Ten years ago, who would have thought that in 2016 scientists would be using bacteria to transform switchgrass biomass into D-limonene, a precursor for bio-jet fuel?
Regardless of doubts in biofuel uses, the global commercial airline industry is behind such methods. Scientists at Lawrence Berkeley National Laboratory recently engineered a [C2C1Im]-tolerant E. coli strain to express a D-limonene production pathway.
Escherichia coli, or E.coli is a characterized bacterium that comes in different forms, or strains, that serve a particular function. The E.coli bacteria, applied to switchgrass, have one main job: produce biofuel by eating sugars. Before the bacteria can “eat” the sugars, the plant is broken down, accomplished in the past by expensive measures.

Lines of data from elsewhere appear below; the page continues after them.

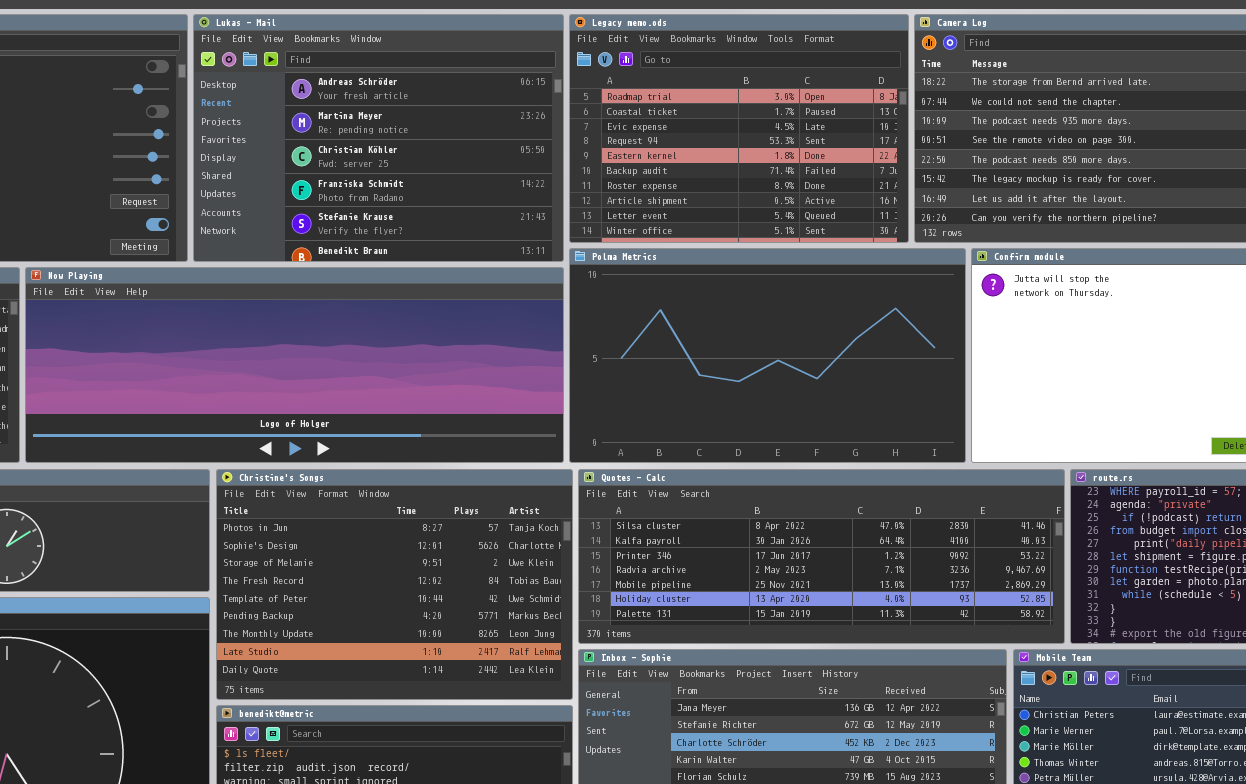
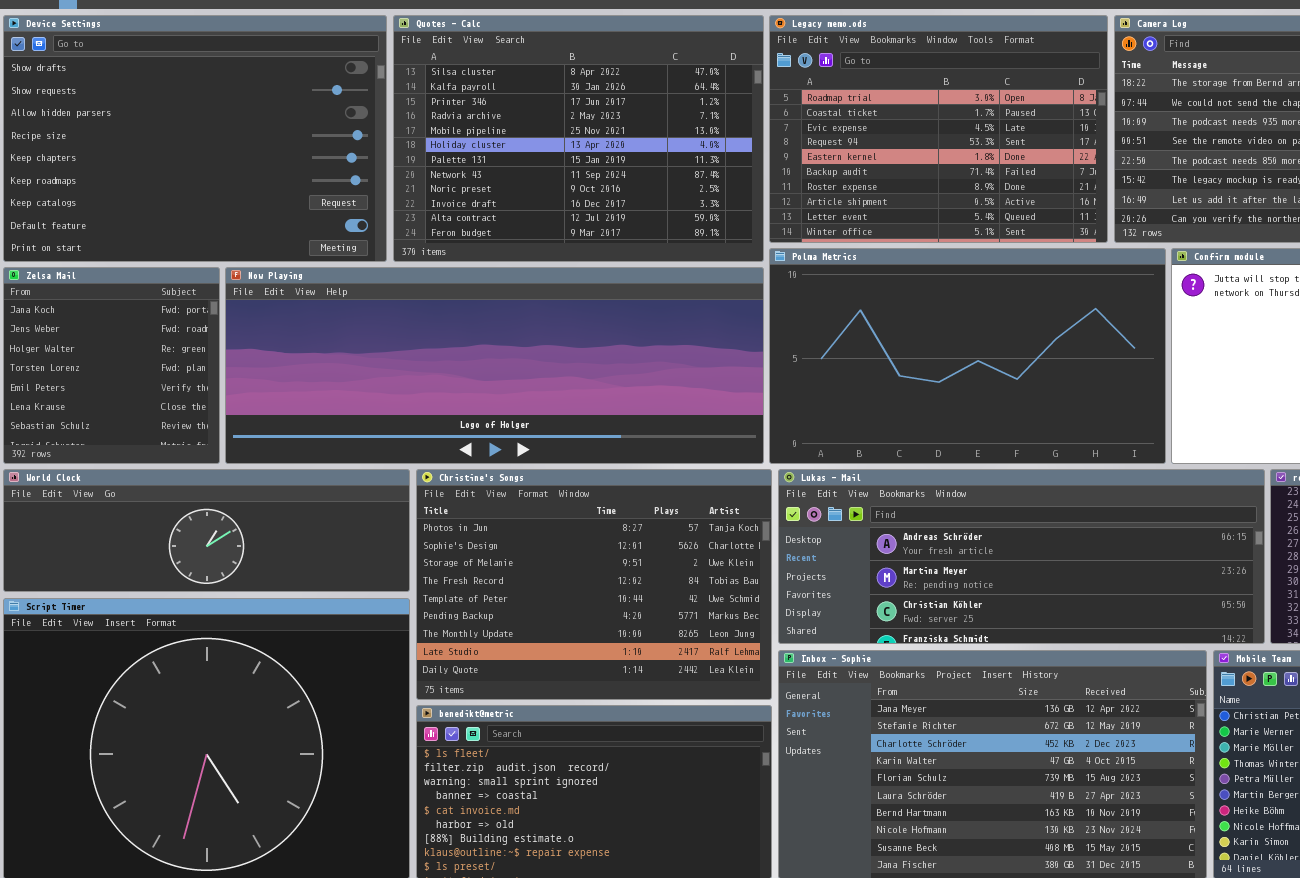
Lukas - Mail: [193,14,564,262] -> [778,469,1265,644], moved, resized
Quotes - Calc: [578,469,1065,644] -> [393,15,764,262], moved, resized

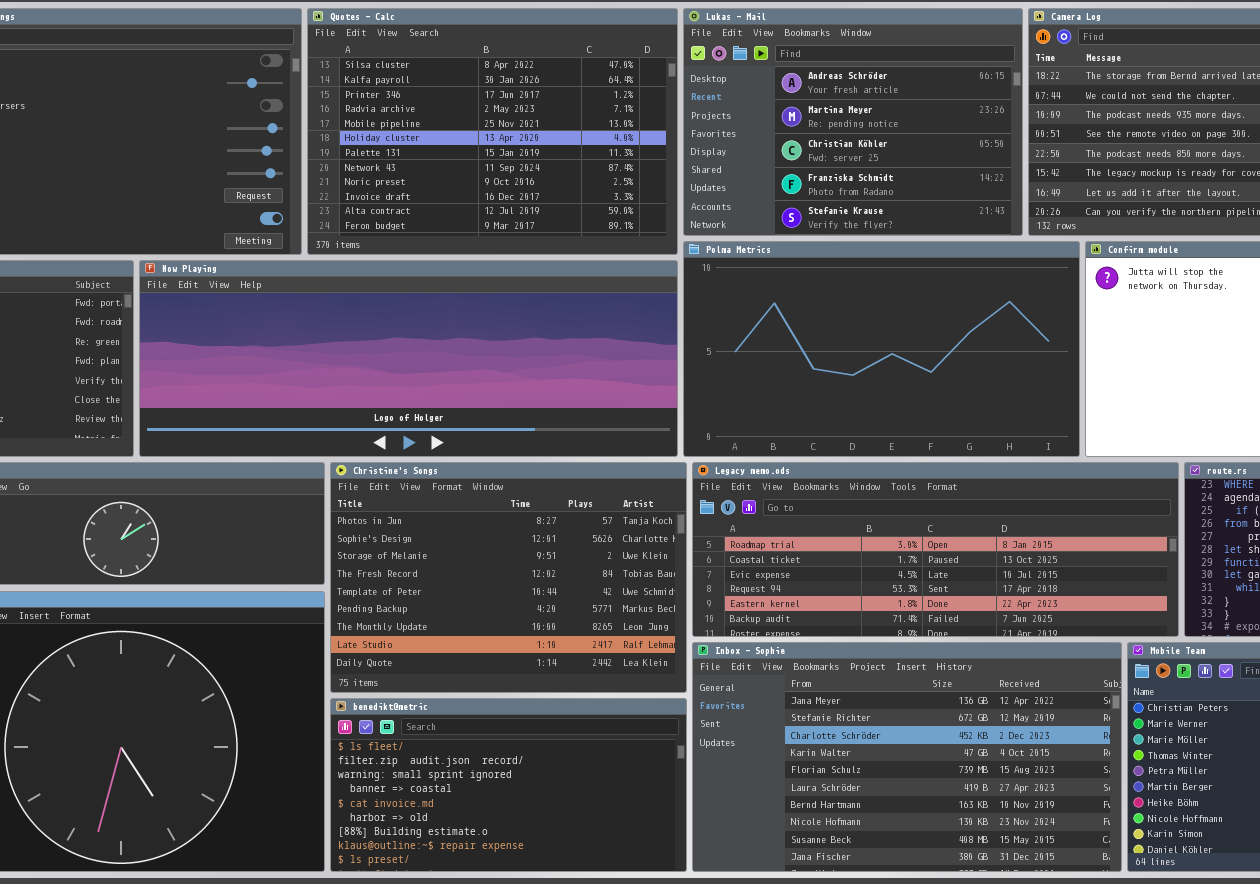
Legacy memo.ods: [769,15,1108,243] -> [692,462,1179,637], moved, resized
Lukas - Mail: [778,469,1265,644] -> [683,8,1023,236], moved, resized

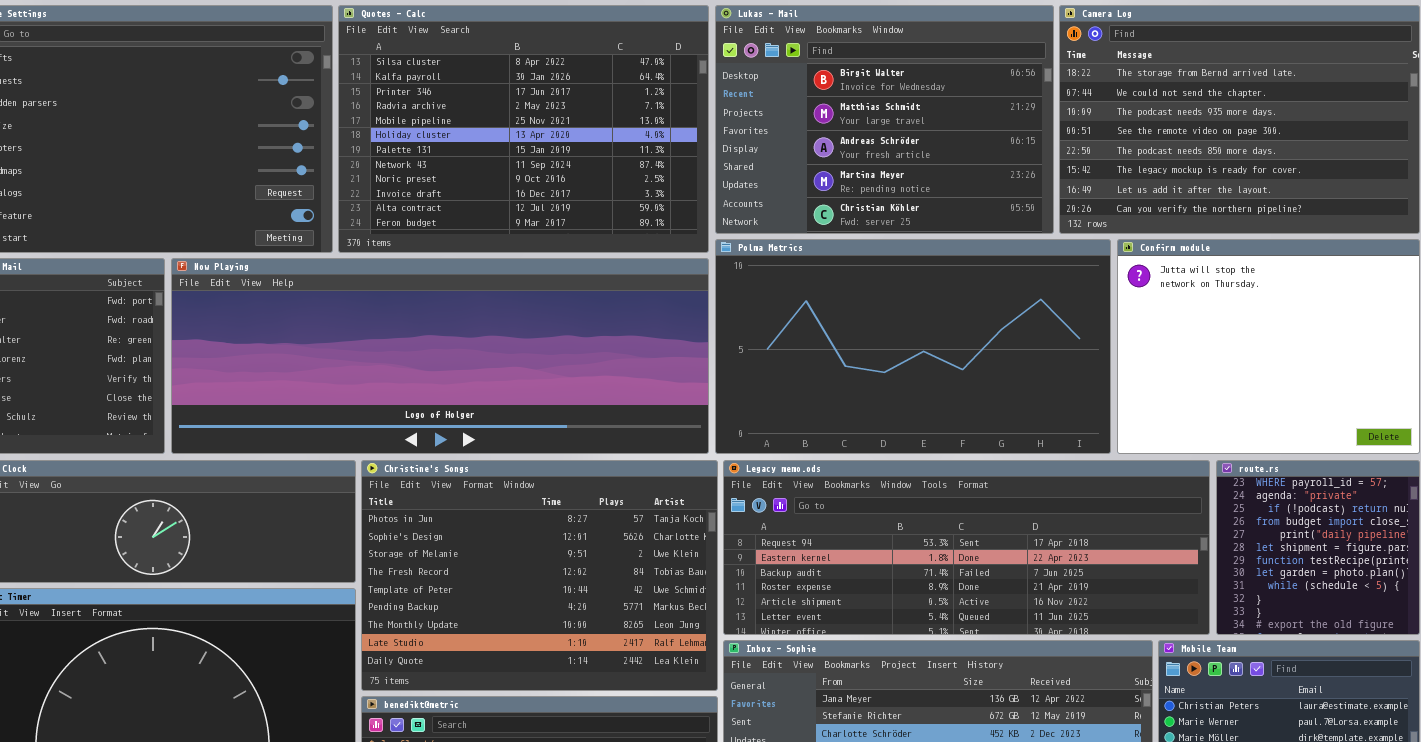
Lukas - Mail: [683,8,1023,236] -> [715,5,1054,234], scrolled up 2 rows
Legacy memo.ods: [692,462,1179,637] -> [723,460,1210,635], scrolled down 3 rows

The new one-pot method is more efficient: a salty liquid, 1-ethyl-3-methylimidazolium acetate ([C2C1Im][OAc]), is used to pretreat switchgrass and deconstruct the plant. The E.coli digests the plant and by using sugars, produces D-limonene. This success overcame past barriers that used multi-step methods.
Older methods performed the procedure in separate pots. The plant organic compounds cellulose, hemicellulose, and lignin are first broken apart. The addition of enzymes allows the production of sugars that serve as food for the bacteria, which in turn produces the biofuel.
The liquid pretreatment was the main problem, because in later steps it needed to be washed away, being that it leaves behind residues that harm relevant enzymes as well as the host. The washing process is expensive and time-consuming.
This problem was overcome by the [C2C1Im]-tolerant E. coli strain that not only tolerates the pretreatment liquid, eliminating the need to wash away the salty liquid, but produces ionic-liquid-tolerant enzymes that digest the biomass and produce sugars. The utilization of a cheaper and more efficient method that can directly produce biofuel, while reducing the carbon footprint, is a predictable accomplishment in the near-future.